I’d like to say Dr Watego’s experiences are shocking, but if you’ve read a fair bit of work by Global Majority and Indigenous peoples, unfortunately they’re not. Or not surprising. She experiences racism and exclusion in academia and expected to remove guilt from White students (I’ve read Black and Brown academics talking of that here). She’s blamed for all sorts of things outside her control. If she’s in confrontation with a White person, the White person will be believed (and let go and she’ll be taken into custody). If she dares to say that someone who claims to be Indigenous but has no connection to the culture which is so communal and relational is not yet wholly Indigenous, she’s told she’s wrong. She encounters White anthropologists who try to tell her about her own lived experience. She sees her own people denigrated for having poor health outcomes when it’s clear those outcomes are a direct result of the pressure and colonisation, institutional and intersectional racism, sexism and classism imposed upon them by a coloniser ideology that believes they should have died out decades ago. (This last reminded me of the blame heaped upon Global Majority People in the UK when they died disproportionately of Covid: it was biological or due to “lifestyle choices”, not of course because they were forced into poverty and overcrowded living and compelled to go out and do risky face-to-face work while the White middle class sat in our homeworking isolation.)
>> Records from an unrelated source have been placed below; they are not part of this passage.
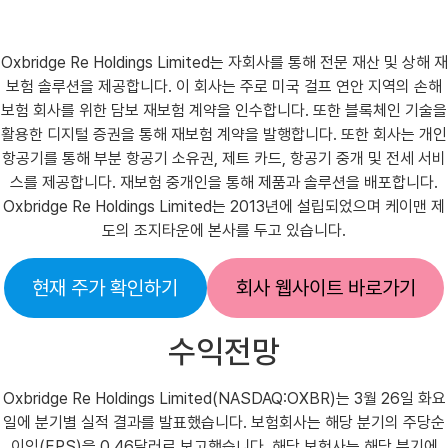
Oxbridge Re Holdings Limited는 자회사를 통해 전문 재산 및 상해 재
보험 솔루션을 제공합니다. 이 회사는 주로 미국 걸프 연안 지역의 손해
보험 회사를 위한 담보 재보험 계약을 인수합니다. 또한 블록체인 기술을
활용한 디지털 증권을 통해 재보험 계약을 발행합니다. 또한 회사는 개인
항공기를 통해 부분 항공기 소유권, 제트 카드, 항공기 중개 및 전세 서비
스를 제공합니다. 재보험 중개인을 통해 제품과 솔루션을 배포합니다.
Oxbridge Re Holdings Limited는 2013년에 설립되었으며 케이맨 제
도의 조지타운에 본사를 두고 있습니다.
현재 주가 확인하기
회사 웹사이트 바로가기
수익전망
Oxbridge Re Holdings Limited(NASDAQ:OXBR)는 3월 26일 화요
일에 분기별 실적 결과를 발표했습니다. 보험회사는 해당 분기의 주당순
이익(EPS)을 0.46달러로 보고했습니다. 해당 보험사는 해당 분기에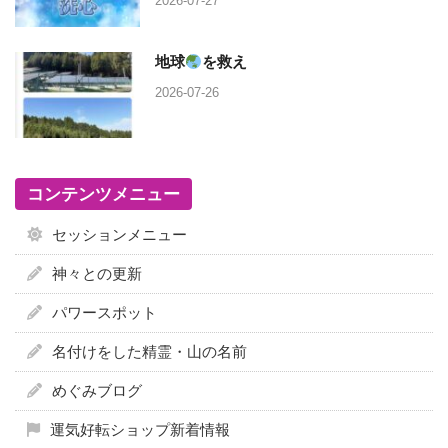
2026-07-27
地球
を救え
2026-07-26
コンテンツメニュー
セッションメニュー
神々との更新
パワースポット
名付けをした精霊・山の名前
めぐみブログ
運気好転ショップ新着情報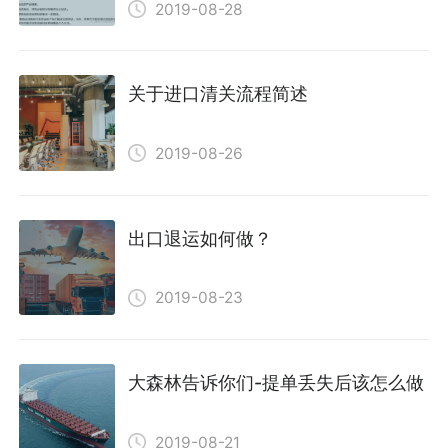
2019-08-28
关于进口清关流程简述
2019-08-26
出口退运如何做？
2019-08-23
大森林告诉你们-提单丢失后该怎么做
2019-08-21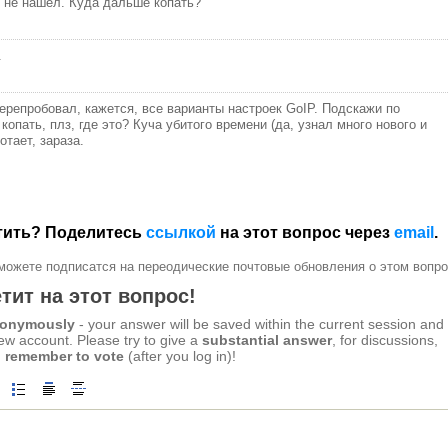
ы не нашел. Куда дальше копать?
.
Перепробовал, кажется, все варианты настроек GoIP. Подскажи по
копать, плз, где это? Куча убитого времени (да, узнал много нового и
ботает, зараза.
етить? Поделитесь
ссылкой
на этот вопрос через
email
.
можете подписатся на переодические почтовые обновления о этом вопро
тит на этот вопрос!
anonymously
- your answer will be saved within the current session and
new account. Please try to give a
substantial answer
, for discussions,
 remember to vote
(after you log in)!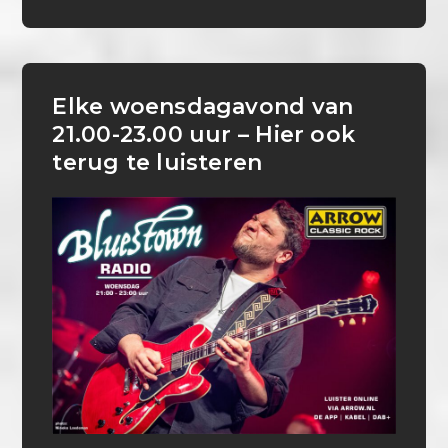
Elke woensdagavond van
21.00-23.00 uur – Hier ook
terug te luisteren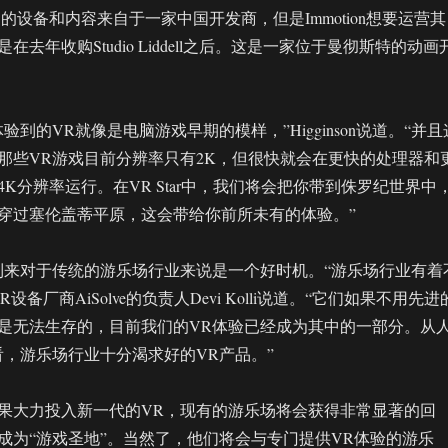
r采用的设备和内容来自于一家中国开发商，但是Immotion想要运营其
去年收购Studio Liddell之后。这是一家位于曼彻斯特的动画
验到的VR就像是电脑游戏早期的模样，”Higginson说道。“并且
那些VR游戏目前分辨率只有2K，但很快就会在更快的处理器和
K分辨率运行。在VR Star中，我们将会把你带到侏罗纪世界中
穿过塞伦盖蒂平原，这会带给你前所未有的体验。”
到来对于传统的游乐场行业来说是一个好时机。“游乐场行业有着
设备厂商AiSolve的负责人Devi Kolli说道。“它们如果不用先进
是无法生存的，目前我们的VR体验已经成为其中的一部分。从
看，游乐场行业十分渴求好的VR产品。”
，如果大力投入新一代的VR，现有的游乐场将会获得非常显著的回
成为“游戏圣地”。当然了，他们将会与专门提供VR体验的游乐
In this bold and usettling book, Dr Watego sets down her experiences on her terms. She is able to print a (perfectly reasonable, well-argued and massively referenced) article that ended up not going out in an academic journal because the publishers weren’t keen on the racist stereotyping and violence clearly portrayed in the book being exposed without having some spurious balance: she did claim room for a rebuttal and letter to the managing editors in the journal. She states powerfully in the final essay that there is no room for hope, only for sovreignty, and for standing your ground, not fighting back, for strategies and not solutions. You’re not going to read this to feel better about the world or your place in it, apart from the fact that there are people like Dr Watego who are managing to speak out and get published so others can see themselves reflected or learn about what’s happened and happening. There is a superb playlist in the back of the book of “songs that brought joy” while she was writing it, and I salute her (not that she needs my salute, obviously) for including that in what is a confrontational and at times very dense read.
One powerful lesson that was reiterated for me here (which I did learn when reading a book by a non-Indigenous Canadian about Indigenous Canadians last year and bought a new book instead) was to go to “own voices” for books about Indigenous and Global Majority peoples, which I do do on the whole, but I need to stay in this space and not go back to White people’s, even if not Australians’, narratives about Indigenous/Aboriginal peoples like the one I read last year. And I recommend this powerful and strong narrative by very much an “own voice”.
This was Book 3 for AusReading Month and Book 12 for Nonfiction November.